▸ AUFGABENTEILE:
[A] Übersetze den Satz "Die durchschnittliche Bearbeitungsdauer eines Asylantrags betrage aktuell fünf Monate." aus dem Textauszug zum Asylpaket II ins Englische.
[B] Binnen welcher Frist sollen laut dem Textauszug zum Asylpaket II die beschleunigten Asylverfahren abgeschlossen sein?
[C] Gib aus dem Textauszug zum Asylpaket II die Passage wieder, die mit "Asylverfahren: Kritik an" beginnt und bis einschließlich "Verfahren verlangen können." reicht, und tausche darin "Hilfsorganisationen" gegen "Beratungsstellen" aus.

▸ TEXTAUSZUG:
((
Anwälte gegen Asylpaket II: Vorwiegend im Ausländerrecht tätige Anwälte haben in einem "Brandbrief" an Bundesjustizminister Heiko Maas (SPD) im sogenannten Asylpaket II vorgesehene Maßnahmen scharf kritisiert. So verletze die erleichterte Abschiebung auch von Kranken deren Grundrecht auf Leben und körperliche Unversehrtheit, berichtet lto.de zum Schreiben. Zudem sei etwa im Strafrecht bereits jetzt ein verschärftes Klima gegenüber Migranten festzustellen.
Asylverfahren: Kritik an den als Teil des zweiten Asylpakets vorgesehenen beschleunigten Asylverfahren, die innerhalb einer Woche abgeschlossen werden sollen, hält Christian Rath (taz.de) in einem Kommentar praktische Bedenken entgegen. Die durchschnittliche Bearbeitungsdauer eines Asylantrags betrage aktuell fünf Monate. Zielführender sei eine verbesserte Organisation des Verfahrens, durch die Hilfsorganisationen Flüchtlingen effektiv zur Seite stehen und dann gegebenenfalls ein "entschleunigtes" Verfahren verlangen können.
))
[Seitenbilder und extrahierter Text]
((
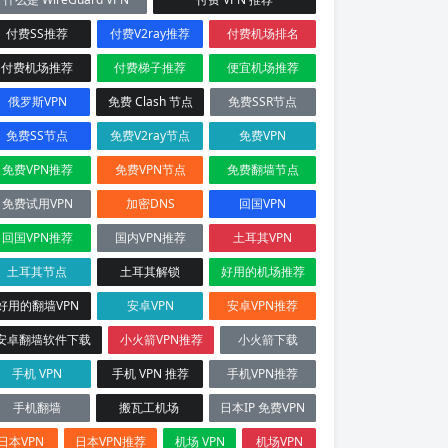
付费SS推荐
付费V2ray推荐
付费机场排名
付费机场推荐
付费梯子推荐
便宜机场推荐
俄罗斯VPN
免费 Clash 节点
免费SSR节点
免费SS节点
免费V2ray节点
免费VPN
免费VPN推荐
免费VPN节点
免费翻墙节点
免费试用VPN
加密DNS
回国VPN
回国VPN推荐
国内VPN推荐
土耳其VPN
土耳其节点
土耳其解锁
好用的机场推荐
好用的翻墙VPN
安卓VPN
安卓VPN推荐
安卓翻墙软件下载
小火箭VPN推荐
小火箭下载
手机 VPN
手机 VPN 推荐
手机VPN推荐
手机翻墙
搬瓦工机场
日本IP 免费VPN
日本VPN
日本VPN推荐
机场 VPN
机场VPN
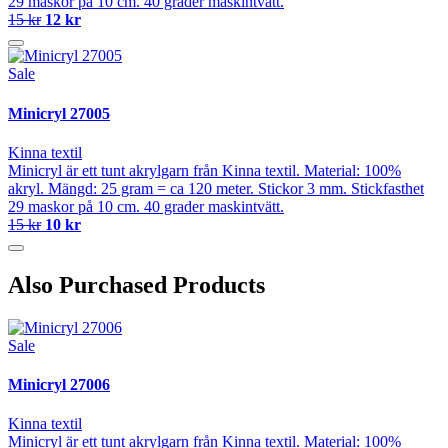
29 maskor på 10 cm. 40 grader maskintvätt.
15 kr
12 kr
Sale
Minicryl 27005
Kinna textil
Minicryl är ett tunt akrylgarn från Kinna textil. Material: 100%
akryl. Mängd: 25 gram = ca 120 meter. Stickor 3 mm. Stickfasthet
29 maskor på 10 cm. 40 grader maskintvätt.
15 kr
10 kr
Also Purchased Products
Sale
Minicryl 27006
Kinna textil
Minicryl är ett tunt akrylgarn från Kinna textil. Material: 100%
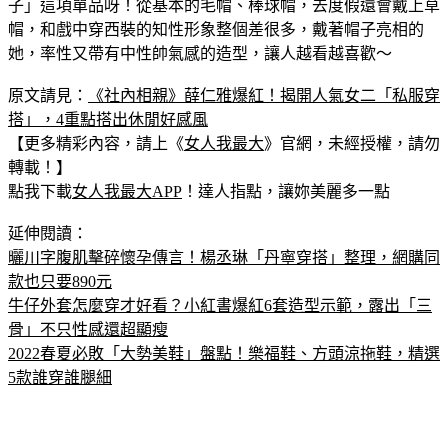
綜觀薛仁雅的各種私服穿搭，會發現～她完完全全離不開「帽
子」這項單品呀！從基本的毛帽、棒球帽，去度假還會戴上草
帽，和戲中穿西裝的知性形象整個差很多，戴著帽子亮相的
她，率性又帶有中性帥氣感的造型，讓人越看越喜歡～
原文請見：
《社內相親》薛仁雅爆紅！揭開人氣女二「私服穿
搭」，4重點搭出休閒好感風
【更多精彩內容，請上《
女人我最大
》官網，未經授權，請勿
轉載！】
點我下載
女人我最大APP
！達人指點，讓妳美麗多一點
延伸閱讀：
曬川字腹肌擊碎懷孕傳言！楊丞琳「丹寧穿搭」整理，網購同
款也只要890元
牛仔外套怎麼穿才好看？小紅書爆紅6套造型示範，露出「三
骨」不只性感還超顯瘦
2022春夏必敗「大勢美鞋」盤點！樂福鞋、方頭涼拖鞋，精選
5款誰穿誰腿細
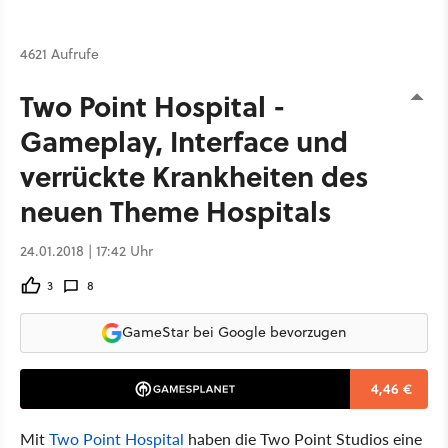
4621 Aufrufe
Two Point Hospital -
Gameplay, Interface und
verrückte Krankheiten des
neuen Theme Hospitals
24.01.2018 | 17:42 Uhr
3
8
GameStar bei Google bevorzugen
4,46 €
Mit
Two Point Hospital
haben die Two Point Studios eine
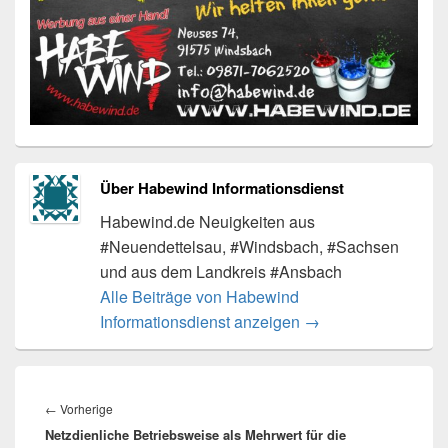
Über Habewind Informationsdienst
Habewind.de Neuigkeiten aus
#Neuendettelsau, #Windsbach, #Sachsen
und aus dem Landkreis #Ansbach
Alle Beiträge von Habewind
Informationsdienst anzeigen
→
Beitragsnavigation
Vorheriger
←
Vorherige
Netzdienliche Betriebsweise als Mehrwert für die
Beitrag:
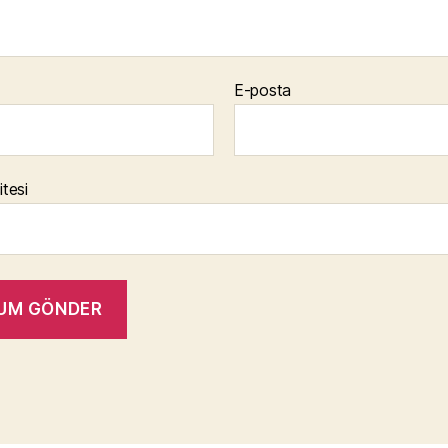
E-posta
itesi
))
▸ LÖSUNGEN:
[A] The average processing time for an asylum application is currently five months.

[B] Innerhalb einer Woche.

[C]
Asylverfahren: Kritik an den als Teil des zweiten Asylpakets vorgesehenen beschleunigten Asylverfahren, die innerhalb einer Woche abgeschlossen werden sollen, hält Christian Rath (taz.de) in einem Kommentar praktische Bedenken entgegen. Die durchschnittliche Bearbeitungsdauer eines Asylantrags betrage aktuell fünf Monate. Zielführender sei eine verbesserte Organisation des Verfahrens, durch die Beratungsstellen Flüchtlingen effektiv zur Seite stehen und dann gegebenenfalls ein "entschleunigtes" Verfahren verlangen können.